Ancak kentindeki tüm yerel basına eşit, adil oranda aktarım ve yayın politikalarına dokunmamak; bu desteğini özellikle aleyhinde haber ve yorumlarından sebep geri almakla tehdit ettiği bir silah olarak kullanmamak; ahlaki ve etik değerleri korumak kaydıyla.
Söyleyeceğim durum kesinlikle 2002 öncesi de var ama 2002 sonrası var oğlu var..

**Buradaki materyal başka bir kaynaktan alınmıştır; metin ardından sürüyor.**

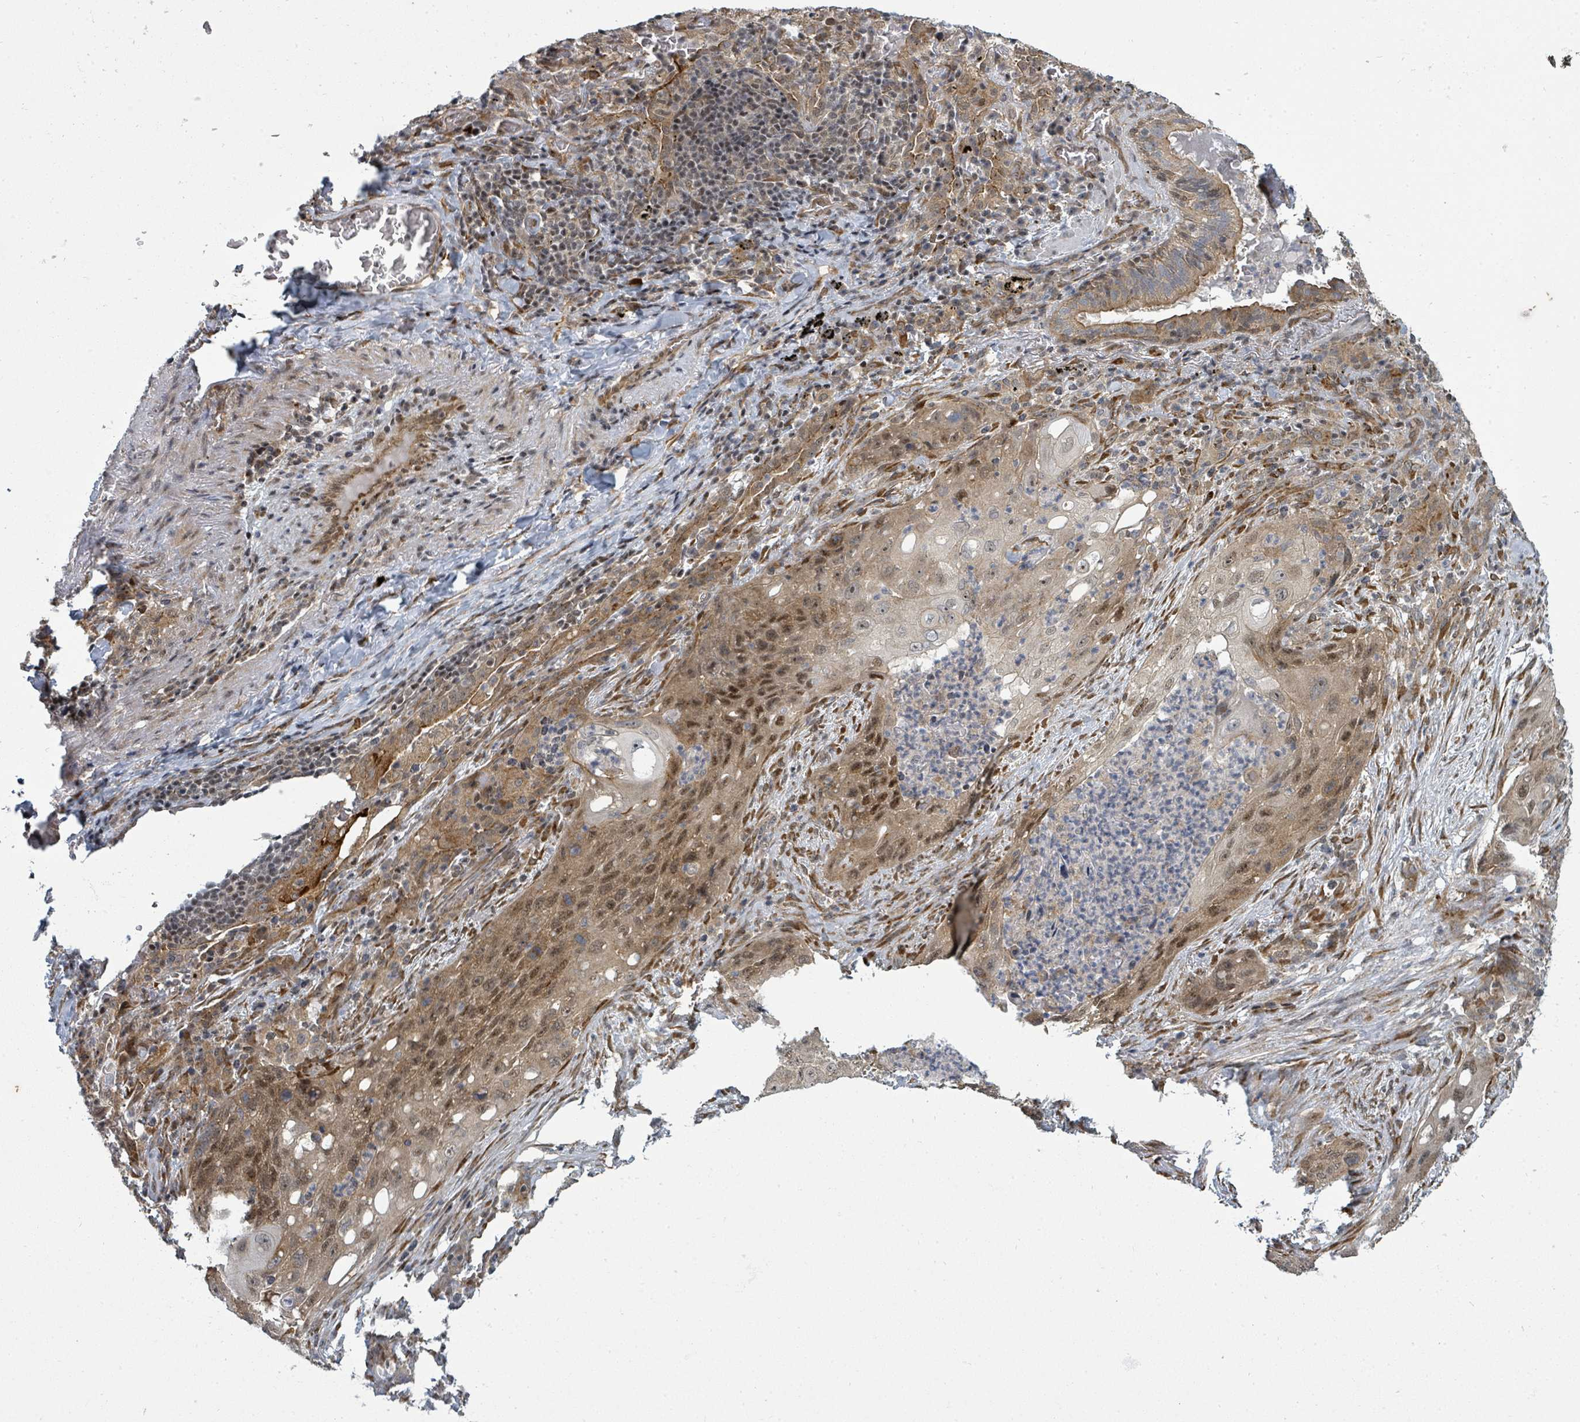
{"staining": {"intensity": "moderate", "quantity": ">75%", "location": "nuclear"}, "tissue": "lung cancer", "cell_type": "Tumor cells", "image_type": "cancer", "snomed": [{"axis": "morphology", "description": "Squamous cell carcinoma, NOS"}, {"axis": "topography", "description": "Lung"}], "caption": "About >75% of tumor cells in human lung squamous cell carcinoma reveal moderate nuclear protein staining as visualized by brown immunohistochemical staining.", "gene": "PSMG2", "patient": {"sex": "female", "age": 63}}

Kaldı ki belediyenin Büyükgöz’ün sözünü ettiği PR çalışmasını aslında başlattığını bir süre önce Hürriyet/Yavuz Selim merkezli tapu vakasında bir haber takibi için belediyeye gittiğimde gözlerimle gördüm.
Kendi iş kolunda rakibi olmayan, aslında şirket değil hizmet kurumu olan bir yapının, özelde Gebze Belediyesi’nin günümüzdeki başkanının o, veya bu gerekçe ile “PR’a ağırlık vereceğiz” demesini önce yurtttaş, sonra gazeteci kimliğimle yadırgadım.
Ancak başta bir önceki dönem olmak üzere benzer örnekleri tekrarlanacaksa siz yeter ki aktarılacak kaynaktan söz edin.
Gebze’de
“Zinnur Haber”…. “Gazetesi” de basılır.
“Büyükgöz’ün Sesi”…. “Dergisi” de…
Ve Başkan Büyükgöz şahsında iktidar partisinin belediye başkanı üstelik günümüz “Yeni Türkiye”sinde “Söylediklerimiz, yaptıklarımız duyulmuyor” diyorsa..
Yani öyle bir cümlesi yok ama o manaya da gelir!
Ana muhalefetinden muhalefetine…
Bütün siyasi partiler kafasına sıksın!
**
Büyükgöz’ün bu söylemi üzerine iki tezatlığa da dokundurmadan edemeyeceğim.
Sonradan öğrendim ki basın toplantısı belediyenin sosyal mecralarından canlı yayınlandı ancak soru cevap kısmında canlı yayın, kesiliverdi.
Biraz ağır olabilir ama..
Bu bir Büyükgöz talimatı ise öncelikle, mesleğimi merkeze alarak şahsım adına şiddetle kınarım.
Bir işgüzarın, şakşakçının..
Gebze Belediye Başkanı’nı gazetecilerin sorularından korumaya çalışan bir “Malkoçoğlu Cüneyit” pratiği ise
Önce Büyükgöz’ü dinleyip ne söylediğini anlayabilmeli.
Soru cevap öncesi, “Dediklerimiz duyulmuyor” diyor.
Soru cevap bölümünde yayın kesiliyor.
Özünde ise Büyükgöz’ü kesinlikle bağlar.
Sayın Başkan..
“Dediklerimiz duyulmuyor” deyip dedikleriniz bitmeden canlı yayını kesiyorsunuz.
Kesen de sizsiniz.
“Bu ne yaman çelişki”nin zirve yaptığı nokta, işte bu nokta.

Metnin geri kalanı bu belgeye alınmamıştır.